Answer these questions from the forum thread below:
(a) Which version of Art Conductor did Ashermusic buy?
(b) According to A.G, what is Art Conductor a collection of?
(c) Which port does Amoli tell Ashermusic to use when trying the articulation sets?

─── PAGE TEXT ───

I'm pretty darn confident that these AU3 templates will work fine with Art Conductor, though I can't test that because I don't own Art Conductor.


----------



## A.G (May 24, 2020)

Dewdman42 said:


> I'm pretty darn confident that these AU3 templates will work fine with Art Conductor, though I can't test that because I don't own Art Conductor.


Art Conductor is nothing special and you do not need to own it to be able to test.
Art Conductor is a collection of regular Logic Articulations Sets which can be made by any Logic user (including children).


----------



## Dewdman42 (May 24, 2020)

Then it should work!


----------



## A.G (May 24, 2020)

Dewdman42 said:


> Then it should work!


Yes, it should work. It is obvious that the problem is in the OP Orchestral template.

Amoli, please provide a detail info about your template:
- Is it a former VSL template which uses Environment transformers CC99 to switch the VEP ports?
- Is it a VSL AU3 template?
- Other?

BTW. Screenshots are welcome.


----------



## Ashermusic (May 25, 2020)

I just bought Art Conductor 6.1.2 for Logic Pro and I can verify that with AU 2 or VST in VE Pro 7, it works as expected in Logic Pro X 10.5


----------



## Amoli (May 25, 2020)

I was using the old VSL templates for Logic and it wasn't working.I created a template using the new Beta templates for Logic provided by VSL (AU3) and it seems to work fine. Ashermusic make sure you try the articulations sets with Port 2.


----------



## Dewdman42 (May 25, 2020)

You should use my AU3 template the ones from Vsl have a bug that might creep up. You’ve been warned


----------



## Ashermusic (May 25, 2020)

Amoli said:


> I was using the old VSL templates for Logic and it wasn't working.I created a template using the new Beta templates for Logic provided by VSL (AU3) and it seems to work fine. Ashermusic make sure you try the articulations sets with Port 2.


I am not using AU3 until Apple tells me it fully implemented.


----------



## Amoli (May 25, 2020)

ouuuukey...Thanks!
Any idea how to fix those old VSL templates so my articulations work.I'm totally illiterate with respect to the Logic Environment.


----------



## Amoli (May 25, 2020)

─── SUPPLIED INFORMATION ───

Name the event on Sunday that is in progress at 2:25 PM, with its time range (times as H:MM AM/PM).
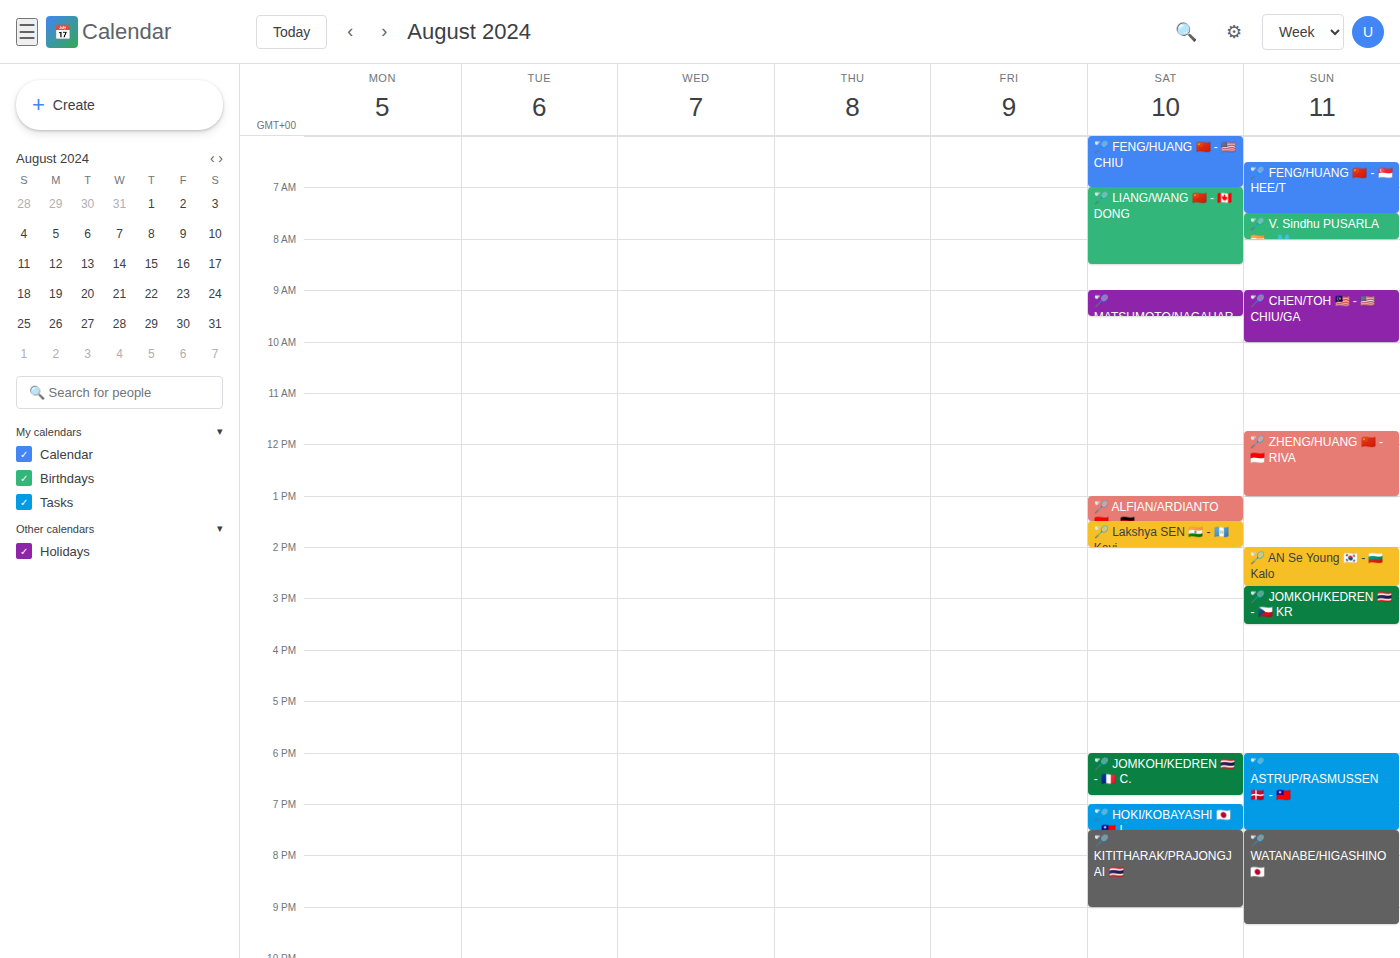
"🏸 AN Se Young 🇰🇷 - 🇧🇬 Kalo", 2:00 PM to 2:45 PM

───

WRITTEN RESPONSE =
(a) Art Conductor 6.1.2 for Logic Pro.
(b) Regular Logic Articulations Sets, which any Logic user can make.
(c) Port 2.